→ Instruction:
As an exercise in exact copying, transcribe the lines below from the one holding "vfov_deg: 2.8" through the last, with both ends included and pictures left out.

===== Extracted entries

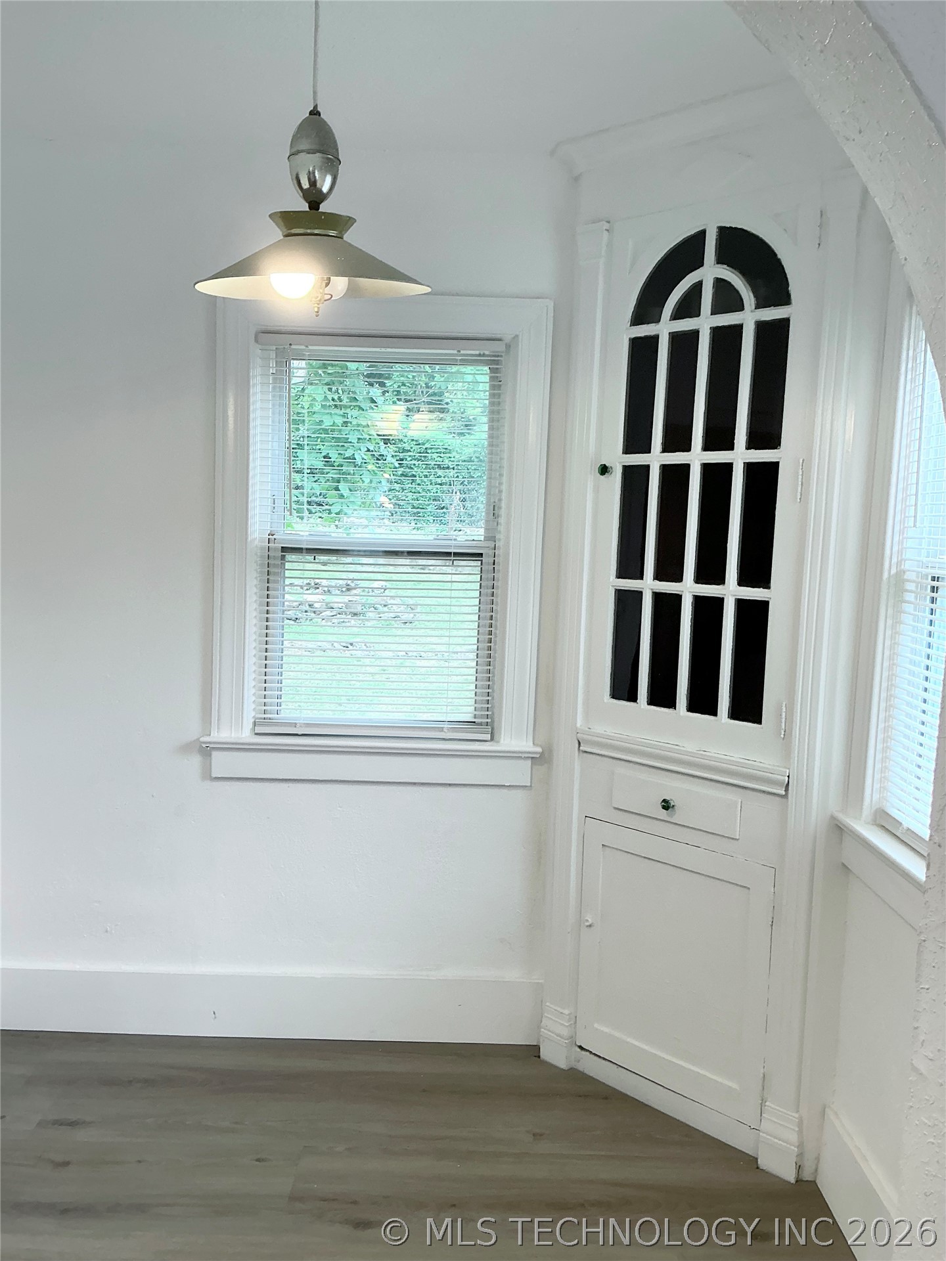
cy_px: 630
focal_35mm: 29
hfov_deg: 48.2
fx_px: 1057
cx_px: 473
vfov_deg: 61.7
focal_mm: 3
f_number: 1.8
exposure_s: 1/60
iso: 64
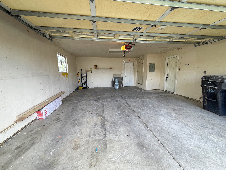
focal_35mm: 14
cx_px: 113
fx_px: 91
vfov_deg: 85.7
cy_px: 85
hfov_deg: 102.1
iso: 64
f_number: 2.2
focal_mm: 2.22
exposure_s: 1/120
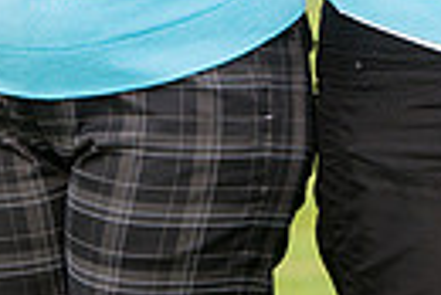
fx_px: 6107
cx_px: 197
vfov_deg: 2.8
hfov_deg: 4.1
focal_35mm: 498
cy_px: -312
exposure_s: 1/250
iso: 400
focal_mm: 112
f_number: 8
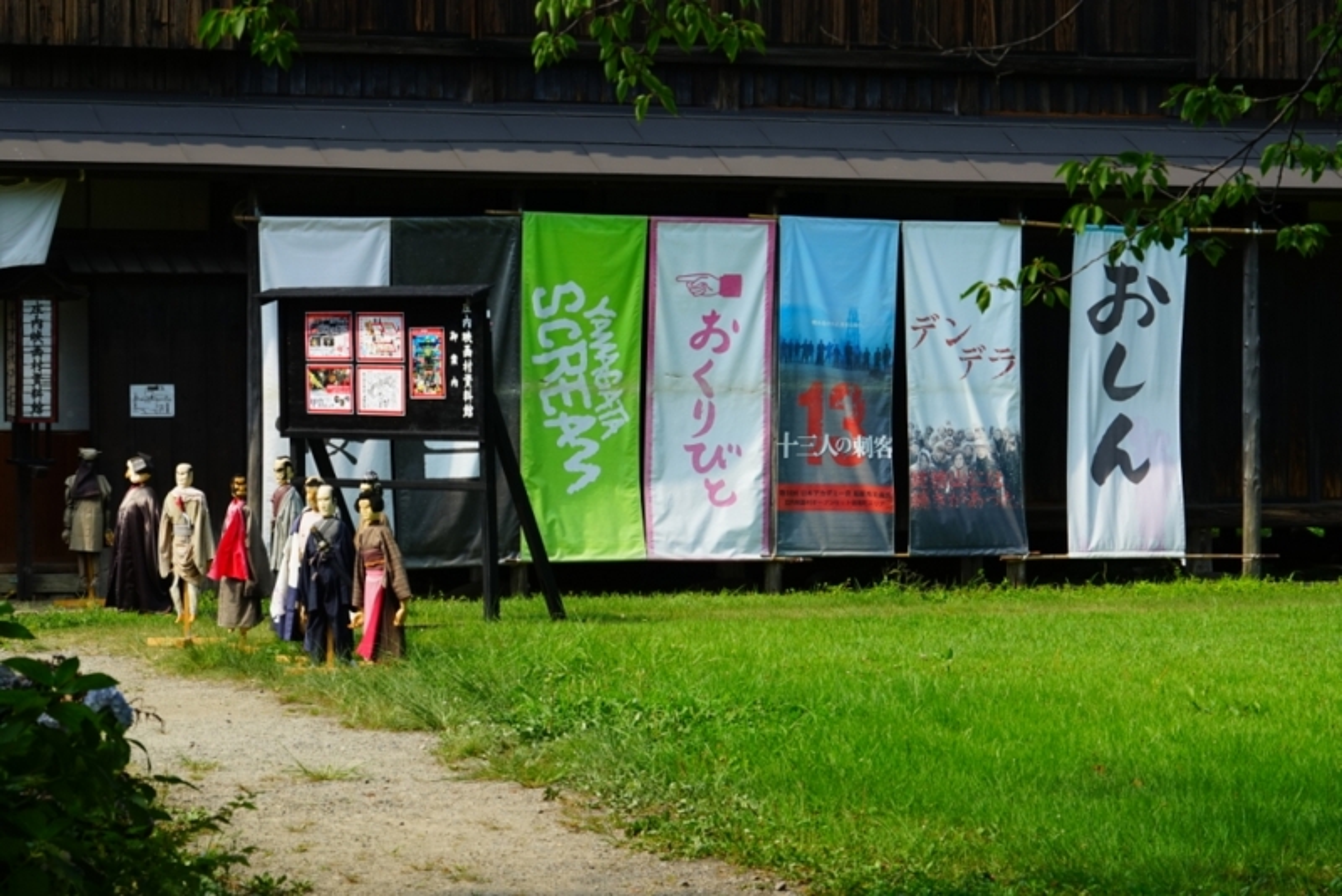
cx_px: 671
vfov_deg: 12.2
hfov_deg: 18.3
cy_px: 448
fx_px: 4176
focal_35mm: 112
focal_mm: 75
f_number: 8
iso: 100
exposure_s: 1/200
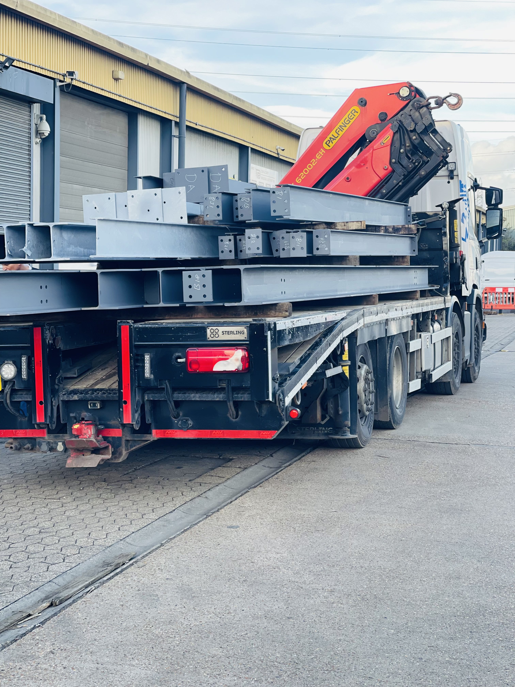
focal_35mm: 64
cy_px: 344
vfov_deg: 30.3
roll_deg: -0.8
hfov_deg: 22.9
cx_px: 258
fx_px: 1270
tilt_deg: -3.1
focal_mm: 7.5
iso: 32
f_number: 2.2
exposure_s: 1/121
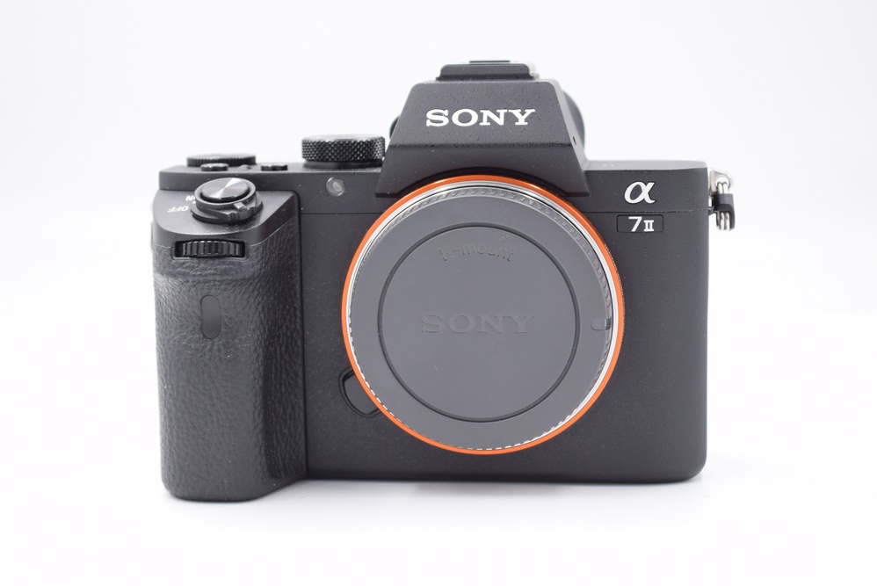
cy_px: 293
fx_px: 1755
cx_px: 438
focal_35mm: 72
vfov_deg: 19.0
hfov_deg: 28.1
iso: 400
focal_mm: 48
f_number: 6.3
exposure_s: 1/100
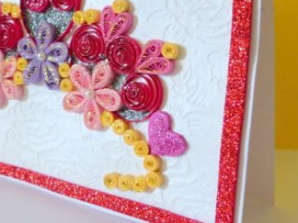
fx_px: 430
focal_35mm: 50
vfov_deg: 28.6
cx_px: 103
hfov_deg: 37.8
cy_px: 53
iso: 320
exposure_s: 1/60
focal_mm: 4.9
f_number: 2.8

==========

→ Completed task:
vfov_deg: 2.8
hfov_deg: 4.1
focal_35mm: 498
cy_px: -312
exposure_s: 1/250
iso: 400
focal_mm: 112
f_number: 8
cx_px: 671
vfov_deg: 12.2
hfov_deg: 18.3
cy_px: 448
fx_px: 4176
focal_35mm: 112
focal_mm: 75
f_number: 8
iso: 100
exposure_s: 1/200
focal_35mm: 64
cy_px: 344
vfov_deg: 30.3
roll_deg: -0.8
hfov_deg: 22.9
cx_px: 258
fx_px: 1270
tilt_deg: -3.1
focal_mm: 7.5
iso: 32
f_number: 2.2
exposure_s: 1/121
cy_px: 293
fx_px: 1755
cx_px: 438
focal_35mm: 72
vfov_deg: 19.0
hfov_deg: 28.1
iso: 400
focal_mm: 48
f_number: 6.3
exposure_s: 1/100
fx_px: 430
focal_35mm: 50
vfov_deg: 28.6
cx_px: 103
hfov_deg: 37.8
cy_px: 53
iso: 320
exposure_s: 1/60
focal_mm: 4.9
f_number: 2.8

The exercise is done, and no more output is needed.